Costimulation of CD28 − T Cells Through CD3 and β 1 ‐Integrins Induces a Limited Th1 Cytokine Response

The costimulatory molecule CD28 regulates antigen‐specific T‐cell proliferation and the synthesis of multiple cytokines. The absence of CD28 on a subset of CD8 bright+ T cells suggests that these cells may utilize alternative costimulatory pathways or have a limited cytokine response to presented antigen. We used fibronectin, a ligand for the β 1 ‐integrins α 4 β 1 and α 5 β 1 , as an alternate costimulatory ligand to assess the functional phenotype of CD8 bright+ CD28 − T cells. CD25 expression was significantly up‐regulated in CD8 bright+ CD28 − T cells by immobilized anti‐CD3 i with fibronectin.
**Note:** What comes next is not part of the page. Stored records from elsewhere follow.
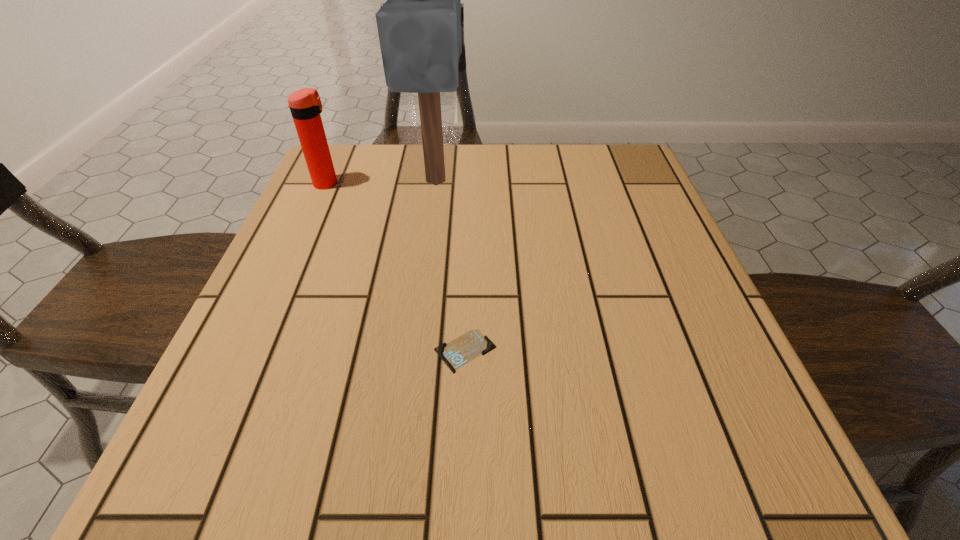
Image resolution: width=960 pixels, height=540 pixels. Find the location of `object at the left edge`. object at the left edge is located at coordinates [x=305, y=105].

This screenshot has height=540, width=960. Find the location of `object present at the far left corner`. object present at the far left corner is located at coordinates (305, 105).

The width and height of the screenshot is (960, 540). What are the coordinates of `vacant space at the far edge` in the screenshot? It's located at (422, 170).

At what (x,y) coordinates should I click in order to perform the action: click on free space at the left edge. Please return your answer as a coordinate pair (x, y). Looking at the image, I should click on (324, 288).

Find the location of a particular element. The width and height of the screenshot is (960, 540). free space at the right edge is located at coordinates (688, 295).

Identify the location of vacant area at the far left corner of the desktop. The image size is (960, 540). (372, 165).

This screenshot has height=540, width=960. I want to click on vacant space at the near left corner of the desktop, so click(x=287, y=475).

Image resolution: width=960 pixels, height=540 pixels. Identify the location of free space at the far right corner of the desktop. (591, 156).

Locate an element on the screen. empty space between the mallet and the leftmost object is located at coordinates (382, 182).

Find the location of a particular element. unoccupied area between the identity card and the tallest object is located at coordinates coord(450,266).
Costimulation with fibronectin also significantly augmented anti‐CD3 i ‐induced IFN‐γ production only among CD8 bright+ CD28 − T cells. The CD8 bright+ CD28 − T cells did not produce significant IL‐2 and IL‐10 even in response to maximal stimulation with phorbol myristate acetate and ionomycin. These data support a costimulatory role for ß 1 ‐integrins in CD8 bright+ CD28 − T cells and indicate that CD8 bright+ CD28 − T cells have a restricted Th1 cytokine repertoire.